—Mais sur mon honneur, sur mon âme et sur mon honneur, je vous jure qu’elle n’a aucune affection pour moi. Elle me l’a dit hier soir. Je vous l’aurais dit alors si Vansuythen n’avait pas été avec vous. Si c’est à cause d’elle que vous ne voulez rien me dire, vous pouvez être tranquille; c’est Kurrell...
—Comment! dit mistress Vansuythen avec un petit rire convulsif, Kurrell! Oh! non, ce n’est pas possible. Vous aurez dû commettre quelque horrible méprise. Peut-être avez-vous perdu votre sang-froid, ou mal entendu, ou quelque chose de ce genre. Les choses ne peuvent être aussi mal que vous le dites.
Mistress Vansuythen avait changé son système de défense, pour empêcher son interlocuteur à se livrer à un plaidoyer en règle, et faisait des efforts désespérés pour lui ménager une sortie de côté.
—Il doit y avoir quelque méprise, insista-t-elle, et tout pourra s’arranger.
Boulte eut un rire sauvage.
—Ce ne peut pas être le capitaine Kurrell! Il m’a dit qu’il n’avait jamais songé, pas le moins du monde songé à votre femme, monsieur Boulte. Oh! écoutez donc! Il a dit qu’il n’y avait point songé, il l’a juré, dit mistress Vansuythen.

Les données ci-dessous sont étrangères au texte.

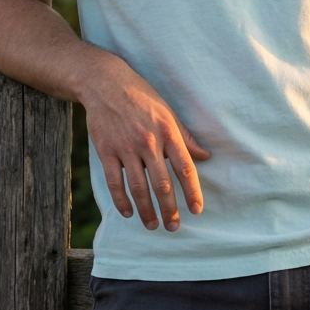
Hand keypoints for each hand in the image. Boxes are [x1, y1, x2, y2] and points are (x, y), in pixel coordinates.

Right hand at [81, 50, 209, 231]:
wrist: (104, 83)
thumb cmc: (141, 97)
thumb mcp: (167, 111)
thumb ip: (185, 137)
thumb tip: (205, 156)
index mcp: (167, 130)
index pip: (184, 167)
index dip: (192, 191)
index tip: (196, 210)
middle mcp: (148, 141)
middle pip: (161, 183)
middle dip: (169, 209)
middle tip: (173, 227)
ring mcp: (125, 147)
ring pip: (138, 187)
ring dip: (146, 210)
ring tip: (153, 225)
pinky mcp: (106, 150)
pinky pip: (114, 182)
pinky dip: (121, 200)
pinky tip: (128, 213)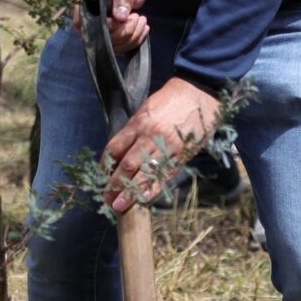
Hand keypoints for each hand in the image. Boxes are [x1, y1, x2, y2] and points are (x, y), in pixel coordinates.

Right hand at [78, 0, 148, 54]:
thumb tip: (120, 17)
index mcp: (83, 4)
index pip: (86, 23)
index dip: (107, 25)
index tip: (126, 17)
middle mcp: (85, 22)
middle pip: (101, 39)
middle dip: (124, 30)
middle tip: (137, 16)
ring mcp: (95, 34)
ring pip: (112, 46)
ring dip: (132, 36)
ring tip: (141, 20)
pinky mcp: (107, 41)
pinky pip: (120, 48)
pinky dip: (135, 40)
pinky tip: (142, 28)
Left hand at [102, 75, 219, 209]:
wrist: (199, 94)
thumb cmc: (170, 100)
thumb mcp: (146, 109)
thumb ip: (133, 130)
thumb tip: (120, 152)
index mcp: (138, 123)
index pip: (114, 148)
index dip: (105, 165)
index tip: (101, 177)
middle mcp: (150, 137)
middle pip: (127, 165)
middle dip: (114, 184)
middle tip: (106, 198)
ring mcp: (167, 148)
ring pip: (145, 174)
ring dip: (131, 192)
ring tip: (120, 206)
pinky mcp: (182, 155)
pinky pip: (165, 176)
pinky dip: (153, 189)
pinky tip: (143, 199)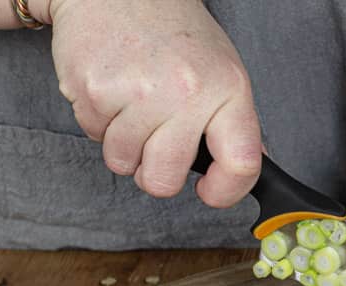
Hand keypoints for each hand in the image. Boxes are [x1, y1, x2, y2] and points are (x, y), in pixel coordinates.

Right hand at [47, 0, 261, 206]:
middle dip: (155, 173)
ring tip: (132, 105)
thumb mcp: (222, 71)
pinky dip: (99, 121)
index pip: (242, 164)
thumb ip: (235, 123)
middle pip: (165, 180)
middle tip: (155, 142)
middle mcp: (187, 92)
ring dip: (124, 146)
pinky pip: (93, 135)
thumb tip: (252, 167)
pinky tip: (112, 88)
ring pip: (124, 163)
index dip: (226, 192)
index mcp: (228, 90)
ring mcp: (139, 90)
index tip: (209, 191)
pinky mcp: (96, 87)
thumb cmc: (174, 34)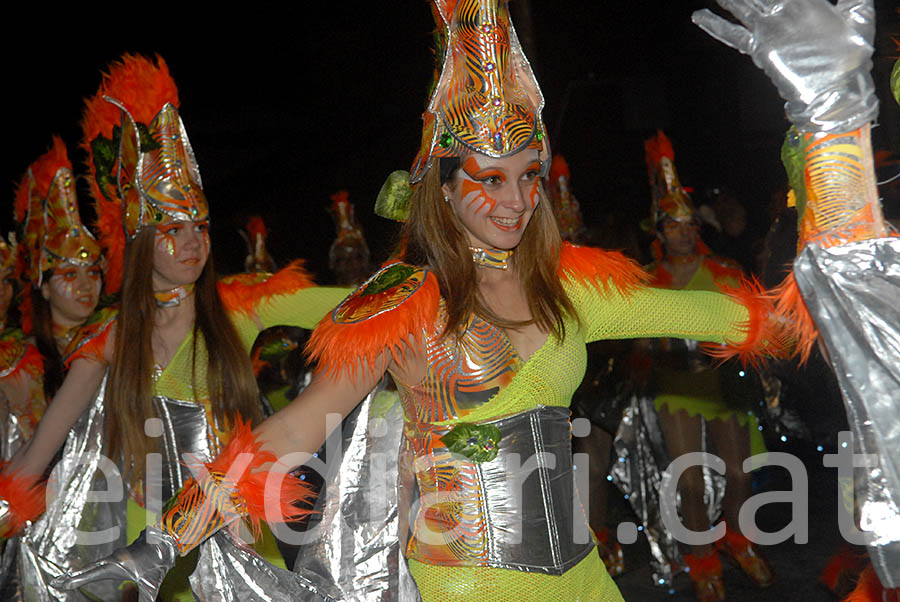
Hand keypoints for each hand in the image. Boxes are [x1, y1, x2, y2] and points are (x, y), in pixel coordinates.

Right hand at [52, 527, 175, 601]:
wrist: (171, 537)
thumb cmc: (161, 560)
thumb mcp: (151, 584)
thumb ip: (145, 600)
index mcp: (116, 564)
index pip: (91, 574)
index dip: (75, 579)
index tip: (59, 583)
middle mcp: (114, 558)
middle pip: (90, 569)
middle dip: (73, 576)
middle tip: (56, 582)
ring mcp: (119, 554)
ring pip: (97, 564)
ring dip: (83, 571)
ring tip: (67, 579)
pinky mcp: (125, 553)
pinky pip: (107, 560)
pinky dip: (95, 566)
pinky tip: (90, 571)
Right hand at [693, 0, 876, 132]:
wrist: (836, 88)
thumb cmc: (852, 55)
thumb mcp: (858, 15)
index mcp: (806, 3)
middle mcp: (784, 14)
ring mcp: (769, 31)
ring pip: (743, 8)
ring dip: (730, 1)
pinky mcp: (760, 48)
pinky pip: (733, 34)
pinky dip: (715, 26)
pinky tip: (699, 16)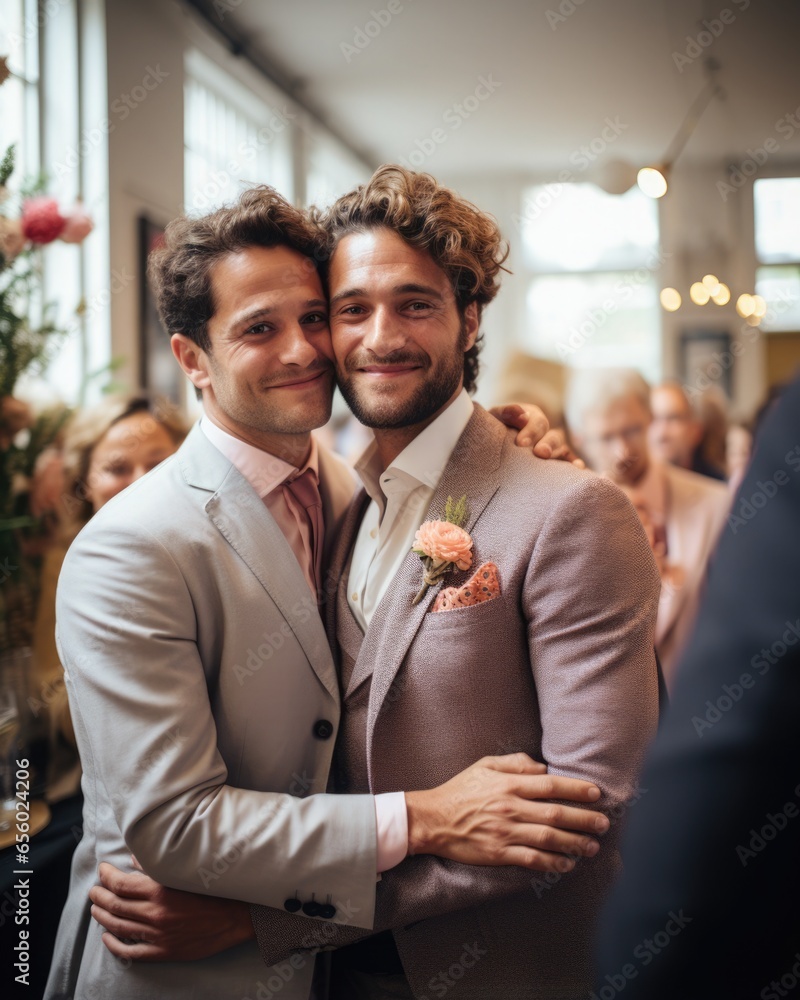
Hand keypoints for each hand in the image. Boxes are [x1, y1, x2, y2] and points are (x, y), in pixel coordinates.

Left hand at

Le purdah s’agita, et l’entretien fut interrompu par l’entrée d’une petite femme maigre, aux yeux largement cernés.
Mistress Vansuythen se dressa, la voix coupée:
—Qu’est-ce que vous disiez? demanda mistress Boulte. Ne vous inquiétez pas de cet homme. Que vous a-t-il dit, Ted? Que vous a-t-il dit? Que vous a-t-il dit?
Mistress Vansuythen se laissa aller désespérément sur le sofa, vaincue par l’agitation de la femme qui l’interrogeait.